PROVIDED TEXT:
────────────────────
On Tue, Oct 17, 2023 at 6:34 PM Lukas Wunner <[email protected]> wrote:
>
> On Fri, Oct 13, 2023 at 01:41:57PM +1000, Alistair Francis wrote:
> > +#ifdef CONFIG_SYSFS
> > +static umode_t pci_doe_sysfs_attr_is_visible(struct kobject *kobj,
> > + struct attribute *a, int n)
> > +{
> > + struct pci_dev *pdev = to_pci_dev(kobj_to_dev(kobj));
> > + struct pci_doe_mb *doe_mb;
> > + unsigned long index, j;
> > + void *entry;
> > +
> > + xa_for_each(&pdev->doe_mbs, index, doe_mb) {
> > + xa_for_each(&doe_mb->feats, j, entry)
> > + return a->mode;
> > + }
> > +
> > + return 0;
> > +}
>
> Out of curiosity: Does this method prevent creation of a
> "doe_features" directory for devices which don't have any
> DOE mailboxes?

It does once this patch (or something similar) is applied:

https://lkml.org/lkml/2022/8/24/607

GKH and I are working on getting a patch like that working and merged

Alistair

>
> (If it does, a code comment explaining that might be helpful.)
>
>
> > +const struct attribute_group pci_dev_doe_feature_group = {
> > + .name = "doe_features",
> > + .attrs = pci_dev_doe_feature_attrs,
> > + .is_visible = pci_doe_sysfs_attr_is_visible,
> > +};
>
> Nit: Wondering why the "=" is aligned for .name and .attrs
> but not for .is_visible?
>
>
> > +static void pci_doe_sysfs_feature_remove(struct pci_dev *pdev,
> > + struct pci_doe_mb *doe_mb)
> > +{
> > + struct device *dev = &pdev->dev;
> > + struct device_attribute *attrs = doe_mb->sysfs_attrs;
> > + unsigned long i;
> > + void *entry;
>
> Nit: Inverse Christmas tree?
>
>
> > +static int pci_doe_sysfs_feature_populate(struct pci_dev *pdev,
> > + struct pci_doe_mb *doe_mb)
────────────────────
DATA ENTRIES:
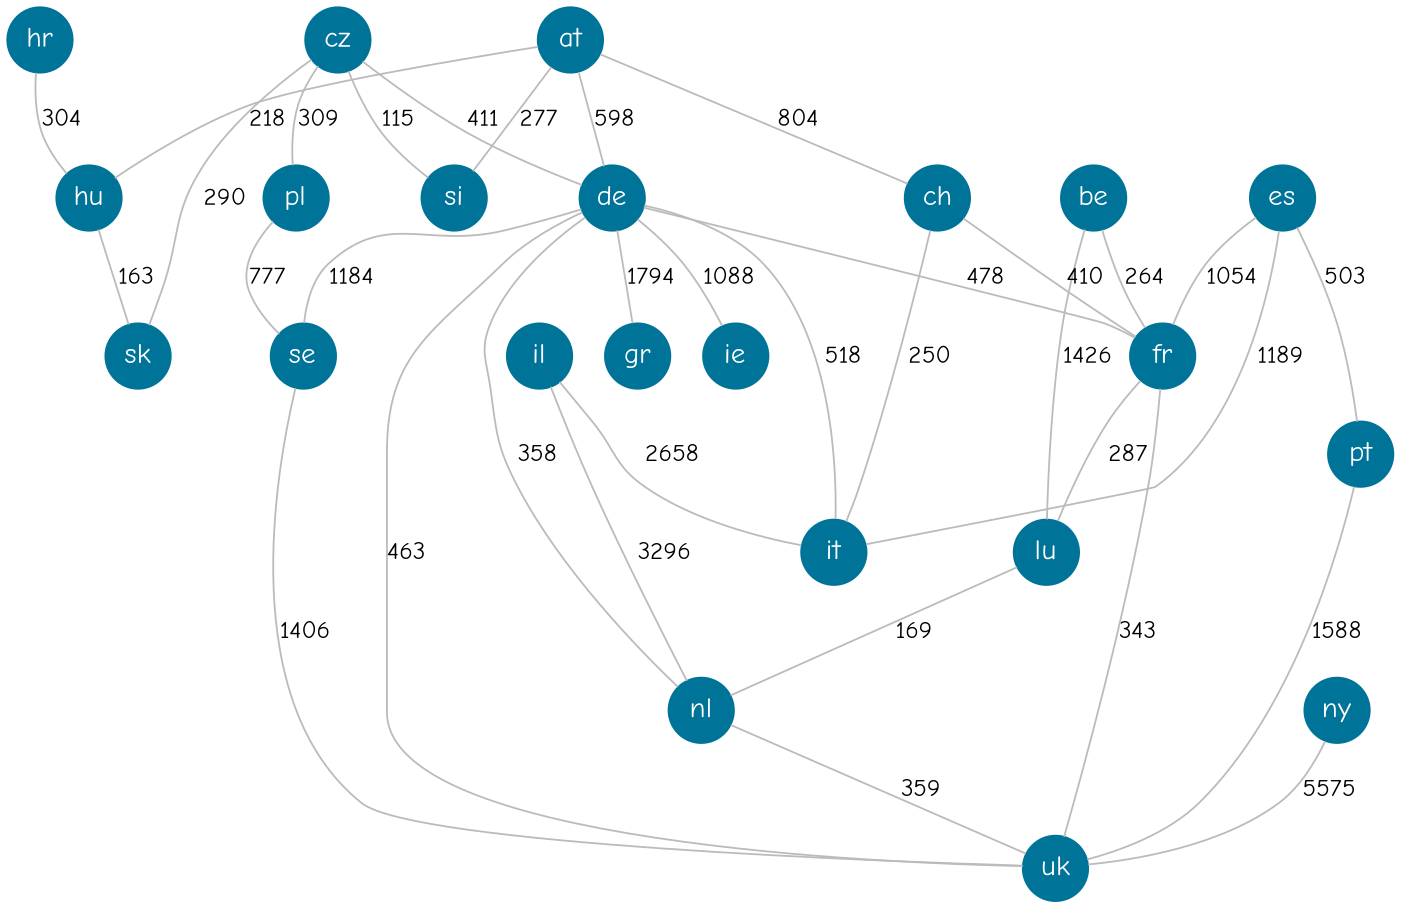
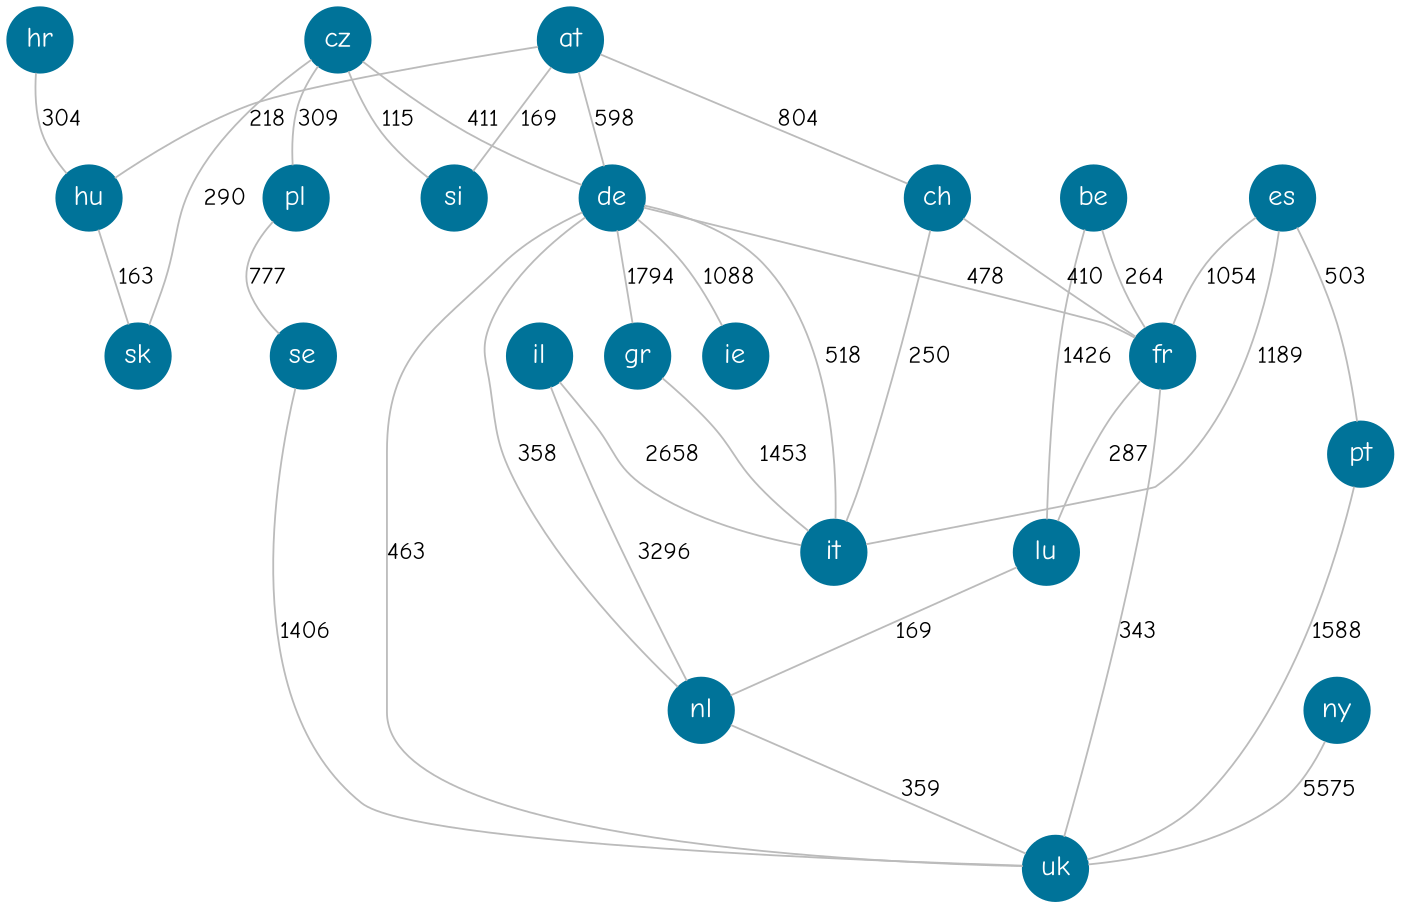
  graph {
    fontname="Comic Neue"
    node [color="#007399" fillcolor="#007399" fixedsize=true fontcolor=white fontname="Comic Neue" fontsize=16 shape=circle style=filled]
    edge [color="#bbbbbb" fontname="Comic Neue"]
    be
    lu
    fr
    nl
    uk
    se
    hr
    hu
    sk
    ny
    ch
    it
    pl
    gr
    de
    ie
    cz
    si
    il
    at
    es
    pt
    be -- lu [label=1426]
    be -- fr [label=264]
    lu -- nl [label=169]
    fr -- lu [label=287]
    fr -- uk [label=343]
    nl -- uk [label=359]
    se -- uk [label=1406]
    hr -- hu [label=304]
    hu -- sk [label=163]
    ny -- uk [label=5575]
    ch -- fr [label=410]
    ch -- it [label=250]
    pl -- se [label=777]
+   gr -- it [label=1453]
    de -- fr [label=478]
    de -- nl [label=358]
    de -- uk [label=463]
-   de -- se [label=1184]
    de -- it [label=518]
    de -- gr [label=1794]
    de -- ie [label=1088]
    cz -- sk [label=290]
    cz -- pl [label=309]
    cz -- de [label=411]
    cz -- si [label=115]
    il -- nl [label=3296]
    il -- it [label=2658]
    at -- hu [label=218]
    at -- ch [label=804]
    at -- de [label=598]
-   at -- si [label=277]
+   at -- si [label=169]
    es -- fr [label=1054]
    es -- it [label=1189]
    es -- pt [label=503]
    pt -- uk [label=1588]
  }
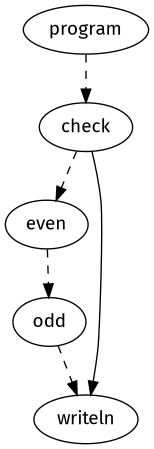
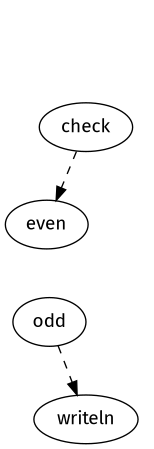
  digraph {
    fontname="Fira Sans"
    node [fontname="Fira Sans"]
    edge [fontname="Fira Sans" style=dashed]
-   program
    check
    even
    writeln
    odd
-   program -> check
    check -> even
-   check -> writeln [style=""]
-   even -> odd
    odd -> writeln
  }
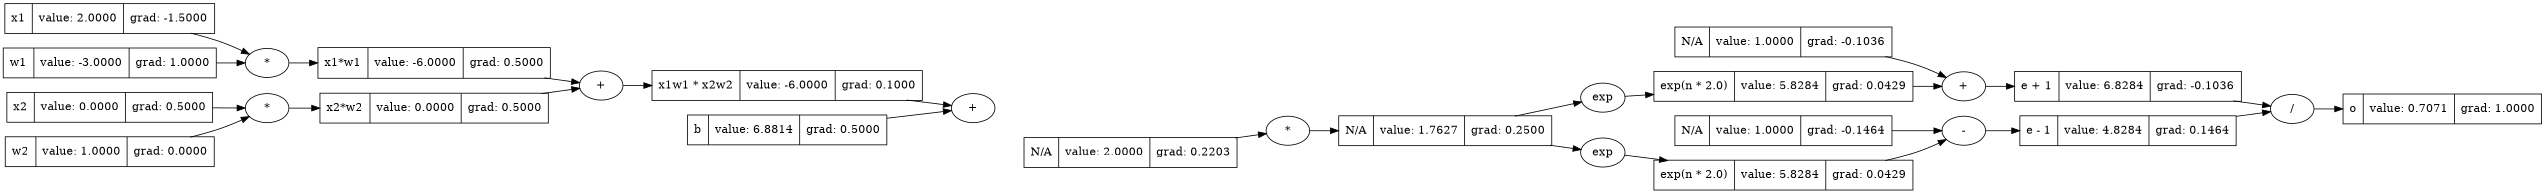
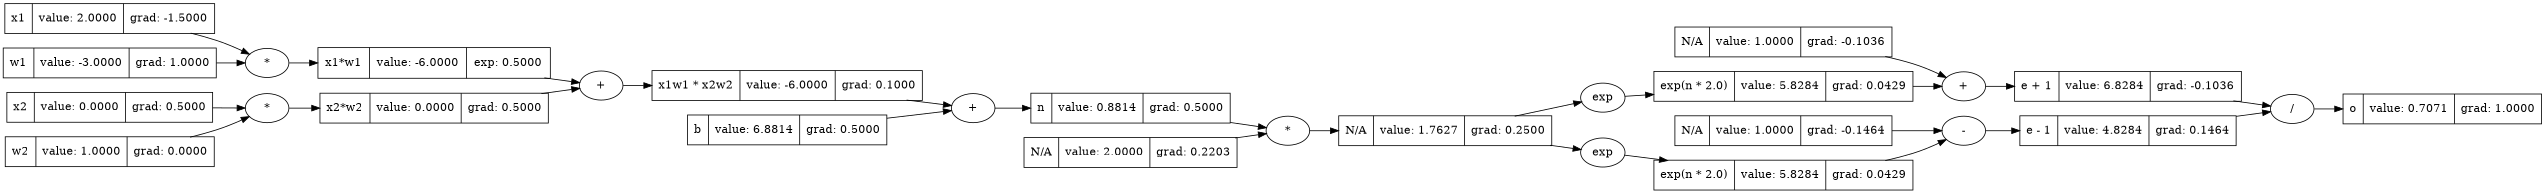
  digraph {
    rankdir=LR
    node [shape=record]
    n1 [label="{o | value: 0.7071 | grad: 1.0000 }"]
    n2 [label="/" shape=""]
    n3 [label="{e - 1 | value: 4.8284 | grad: 0.1464 }"]
    n4 [label="{e + 1 | value: 6.8284 | grad: -0.1036 }"]
    n5 [label="-" shape=""]
    n6 [label="{exp(n * 2.0) | value: 5.8284 | grad: 0.0429 }"]
    n7 [label="{N/A | value: 1.0000 | grad: -0.1464 }"]
    n8 [label=exp shape=""]
    n9 [label="{N/A | value: 1.7627 | grad: 0.2500 }"]
    n10 [label=exp shape=""]
    n11 [label="{exp(n * 2.0) | value: 5.8284 | grad: 0.0429 }"]
    n12 [label="*" shape=""]
+   n13 [label="{n | value: 0.8814 | grad: 0.5000 }"]
    n14 [label="{N/A | value: 2.0000 | grad: 0.2203 }"]
    n15 [label="+" shape=""]
    n16 [label="{x1w1 * x2w2 | value: -6.0000 | grad: 0.1000 }"]
    n17 [label="{b | value: 6.8814 | grad: 0.5000 }"]
    n18 [label="+" shape=""]
-   n19 [label="{x1*w1 | value: -6.0000 | grad: 0.5000 }"]
+   n19 [label="{x1*w1 | value: -6.0000 | exp: 0.5000 }"]
    n20 [label="{x2*w2 | value: 0.0000 | grad: 0.5000 }"]
    n21 [label="*" shape=""]
    n22 [label="{x1 | value: 2.0000 | grad: -1.5000 }"]
    n23 [label="{w1 | value: -3.0000 | grad: 1.0000 }"]
    n24 [label="*" shape=""]
    n25 [label="{x2 | value: 0.0000 | grad: 0.5000 }"]
    n26 [label="{w2 | value: 1.0000 | grad: 0.0000 }"]
    n27 [label="+" shape=""]
    n28 [label="{N/A | value: 1.0000 | grad: -0.1036 }"]
    n2 -> n1
    n3 -> n2
    n4 -> n2
    n5 -> n3
    n6 -> n5
    n7 -> n5
    n8 -> n6
    n9 -> n8
    n9 -> n10
    n10 -> n11
    n11 -> n27
    n12 -> n9
+   n13 -> n12
    n14 -> n12
+   n15 -> n13
    n16 -> n15
    n17 -> n15
    n18 -> n16
    n19 -> n18
    n20 -> n18
    n21 -> n19
    n22 -> n21
    n23 -> n21
    n24 -> n20
    n25 -> n24
    n26 -> n24
    n27 -> n4
    n28 -> n27
  }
────────────────────
REQUIREMENT 1:
Say whether each statement agrees with the DOE sysfs patch review. Answer yes or no for each, and quote the words of the review that decide it.
(a) Alistair says the visibility method keeps the "doe_features" directory from being created for devices without DOE mailboxes only once another patch is applied.
(b) Lukas asks why the "=" is aligned for .is_visible but not for .name and .attrs.
(c) GKH and Alistair have already merged the patch that makes the method work this way.
REQUIREMENT 2: Resume the DOE sysfs patch review after its last line.

RIGHT ANSWER 1:
(a) Yes: "It does once this patch (or something similar) is applied"
(b) No: "aligned for .name and .attrs"
(c) No: "GKH and I are working on getting a patch like that working and merged"

RIGHT ANSWER 2:
> > +{
> > + struct device *dev = &pdev->dev;
> > + struct device_attribute *attrs;
> > + unsigned long num_features = 0;
> > + unsigned long vid, type;
> > + unsigned long i;
> > + void *entry;
> > + int ret;
> > +
> > + xa_for_each(&doe_mb->feats, i, entry)
> > + num_features++;
> > +
> > + attrs = kcalloc(num_features, sizeof(*attrs), GFP_KERNEL);
> > + if (!attrs)
> > + return -ENOMEM;
> > +
> > + doe_mb->sysfs_attrs = attrs;
> > + xa_for_each(&doe_mb->feats, i, entry) {
> > + sysfs_attr_init(&attrs[i].attr);
> > + vid = xa_to_value(entry) >> 8;
> > + type = xa_to_value(entry) & 0xFF;
> > + attrs[i].attr.name = kasprintf(GFP_KERNEL,
> > + "0x%04lX:%02lX", vid, type);
>
> Nit: Capital X conversion specifier will result in upper case hex
> characters in filename and contents, whereas existing sysfs attributes
> such as "vendor", "device" contain lower case hex characters.
>
> Might want to consider lower case x for consistency.
>
>
> > +void pci_doe_sysfs_teardown(struct pci_dev *pdev)
> > +{
> > + struct pci_doe_mb *doe_mb;
> > + unsigned long index;
> > +
> > + xa_for_each(&pdev->doe_mbs, index, doe_mb) {
> > + pci_doe_sysfs_feature_remove(pdev, doe_mb);
> > + }
>
> Nit: Curly braces not necessary.
>
>
> > @@ -1153,6 +1154,10 @@ static void pci_remove_resource_files(struct pci_dev *pdev)
> > {
> > int i;
> >
> > + if (IS_ENABLED(CONFIG_PCI_DOE)) {
> > + pci_doe_sysfs_teardown(pdev);
> > + }
>
> Nit: Curly braces not necessary.
>
>
> > @@ -1230,6 +1235,12 @@ static int pci_create_resource_files(struct pci_dev *pdev)
> > int i;
> > int retval;
> >
> > + if (IS_ENABLED(CONFIG_PCI_DOE)) {
> > + retval = pci_doe_sysfs_init(pdev);
> > + if (retval)
> > + return retval;
> > + }
> > +
> > /* Expose the PCI resources from this device as files */
> > for (i = 0; i < PCI_STD_NUM_BARS; i++) {
>
> I think this needs to be added to pci_create_sysfs_dev_files() instead.
>
> pci_create_resource_files() only deals with creation of resource files,
> as the name implies, which is unrelated to DOE features.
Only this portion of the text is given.